Page images and extracted text

-- Opening Marker --

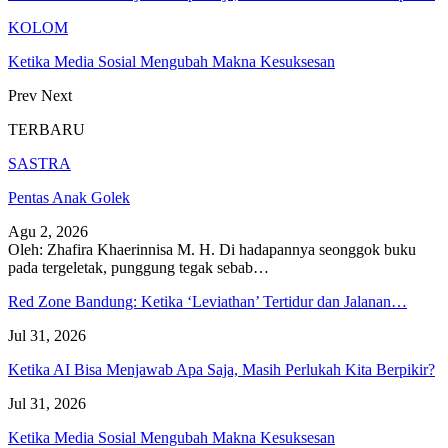
KOLOM
Ketika Media Sosial Mengubah Makna Kesuksesan
Prev
Next
TERBARU
SASTRA
Pentas Anak Golek
Agu 2, 2026
Oleh: Zhafira Khaerinnisa M. H.
Di hadapannya seonggok buku
pada tergeletak,
punggung tegak
sebab
…
Red Zone Bandung: Ketika ‘Leviathan’ Tertidur dan Jalanan…
Jul 31, 2026
Ketika AI Bisa Menjawab Apa Saja, Masih Perlukah Kita Berpikir?
Jul 31, 2026
Ketika Media Sosial Mengubah Makna Kesuksesan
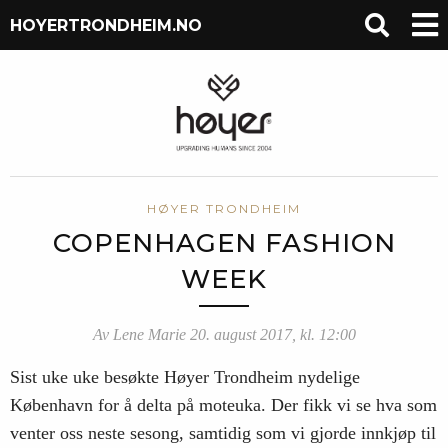
HOYERTRONDHEIM.NO
HØYER TRONDHEIM
COPENHAGEN FASHION
WEEK
Av Lene Marie 20. august 2017, kl. 12:00
Sist uke uke besøkte Høyer Trondheim nydelige
København for å delta på moteuka. Der fikk vi se hva som
venter oss neste sesong, samtidig som vi gjorde innkjøp til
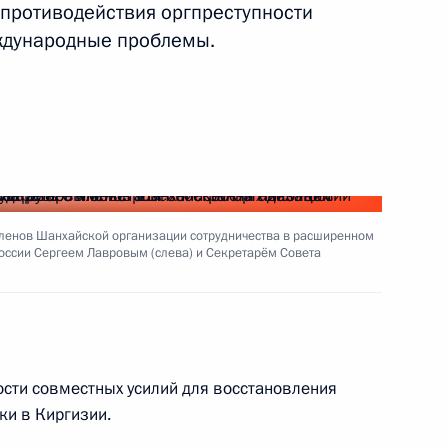
противодействия оргпреступности
редельный возраст
ждународные проблемы.
ажданской службе
пасности Николаем
5м
 членов Шанхайской организации сотрудничества в расширенном
тарём ОДКБ Николаем
России Сергеем Лавровым (слева) и Секретарём Совета
сти совместных усилий для восстановления
11
ки в Киргизии.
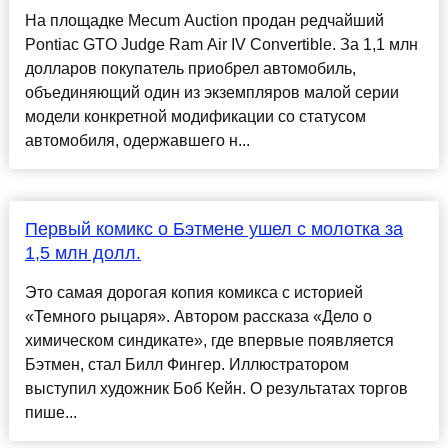
На площадке Mecum Auction продан редчайший
Pontiac GTO Judge Ram Air IV Convertible. За 1,1 млн
долларов покупатель приобрел автомобиль,
объединяющий один из экземпляров малой серии
модели конкретной модификации со статусом
автомобиля, одержавшего н...
Первый комикс о Бэтмене ушел с молотка за
1,5 млн долл.
Это самая дорогая копия комикса с историей
«Темного рыцаря». Автором рассказа «Дело о
химическом синдикате», где впервые появляется
Бэтмен, стал Билл Фингер. Иллюстратором
выступил художник Боб Кейн. О результатах торгов
пише...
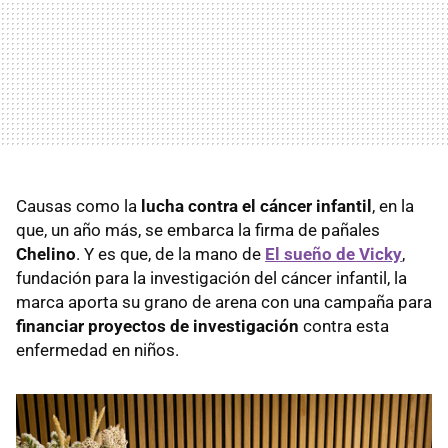
Causas como la
lucha contra el cáncer infantil
, en la
que, un año más, se embarca la firma de pañales
Chelino
. Y es que, de la mano de
El sueño de Vicky
,
fundación para la investigación del cáncer infantil, la
marca aporta su grano de arena con una campaña para
financiar proyectos de investigación
contra esta
enfermedad en niños.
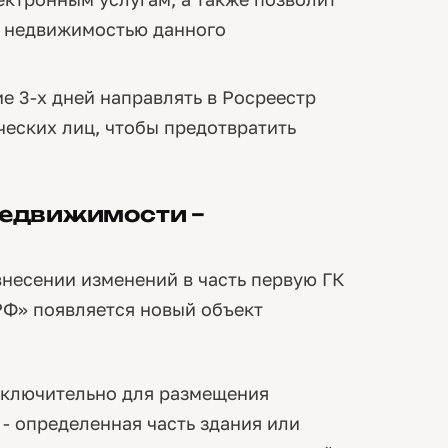
с недвижимостью данного
е 3-х дней направлять в Росреестр
ческих лиц, чтобы предотвратить
недвижимости –
внесении изменений в часть первую ГК
РФ» появляется новый объект
сключительно для размещения
- определенная часть здания или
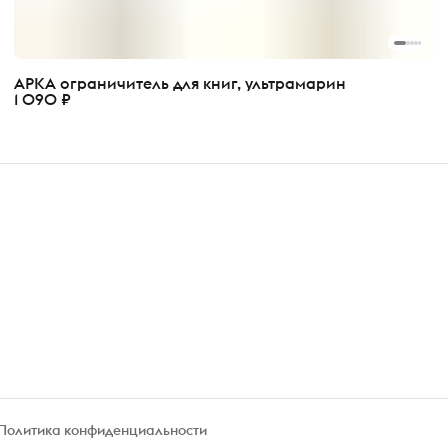
АРКА ограничитель для книг, ультрамарин
1 090 ₽
Политика конфиденциальности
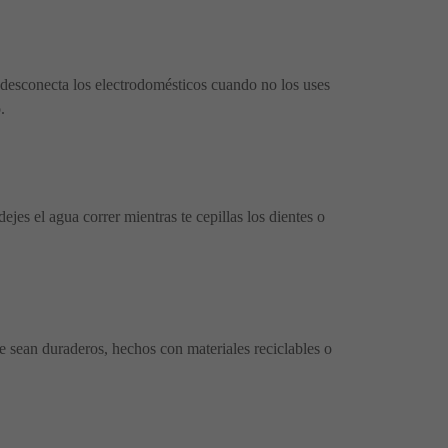
 desconecta los electrodomésticos cuando no los uses
.
jes el agua correr mientras te cepillas los dientes o
e sean duraderos, hechos con materiales reciclables o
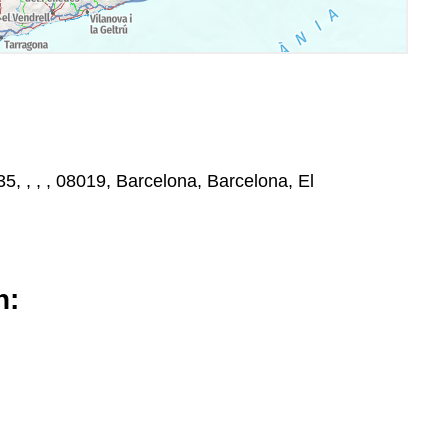
5, , , , 08019, Barcelona, Barcelona, El
n:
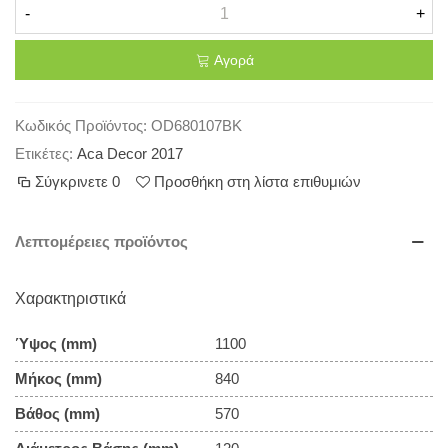
-
+
Αγορά
Κωδικός Προϊόντος:
OD680107BK
Ετικέτες:
Aca Decor 2017
Σύγκρινετε
0
Προσθήκη στη λίστα επιθυμιών
Λεπτομέρειες προϊόντος
Χαρακτηριστικά
Ύψος (mm)
1100
Μήκος (mm)
840
Βάθος (mm)
570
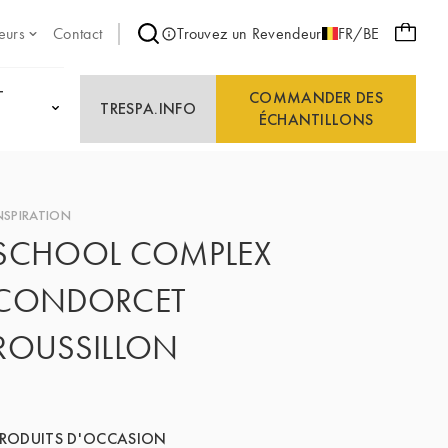
eurs
Contact
Trouvez un Revendeur
FR/BE
T
COMMANDER DES
TRESPA.INFO
ÉCHANTILLONS
NSPIRATION
SCHOOL COMPLEX
CONDORCET
ROUSSILLON
RODUITS D'OCCASION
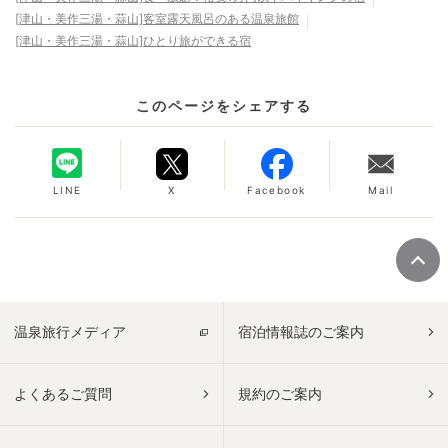
[津山・美作三湯・蒜山]客室露天風呂のある温泉旅館
[津山・美作三湯・蒜山]ひとり旅ができる宿
このページをシェアする
LINE
X
Facebook
Mail
温泉旅行メディア
宿泊情報誌のご案内
よくあるご質問
規約のご案内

-- Closing Marker --

* TO-DO ITEM
If a line comes after the line with "Ketika AI Bisa", it stays out; print exactly every line from the start of the entries up to and including that line, but no pictures.

* REPLY TO THE EXERCISE
KOLOM
Ketika Media Sosial Mengubah Makna Kesuksesan
Prev
Next
TERBARU
SASTRA
Pentas Anak Golek
Agu 2, 2026
Oleh: Zhafira Khaerinnisa M. H.
Di hadapannya seonggok buku
pada tergeletak,
punggung tegak
sebab
…
Red Zone Bandung: Ketika ‘Leviathan’ Tertidur dan Jalanan…
Jul 31, 2026
Ketika AI Bisa Menjawab Apa Saja, Masih Perlukah Kita Berpikir?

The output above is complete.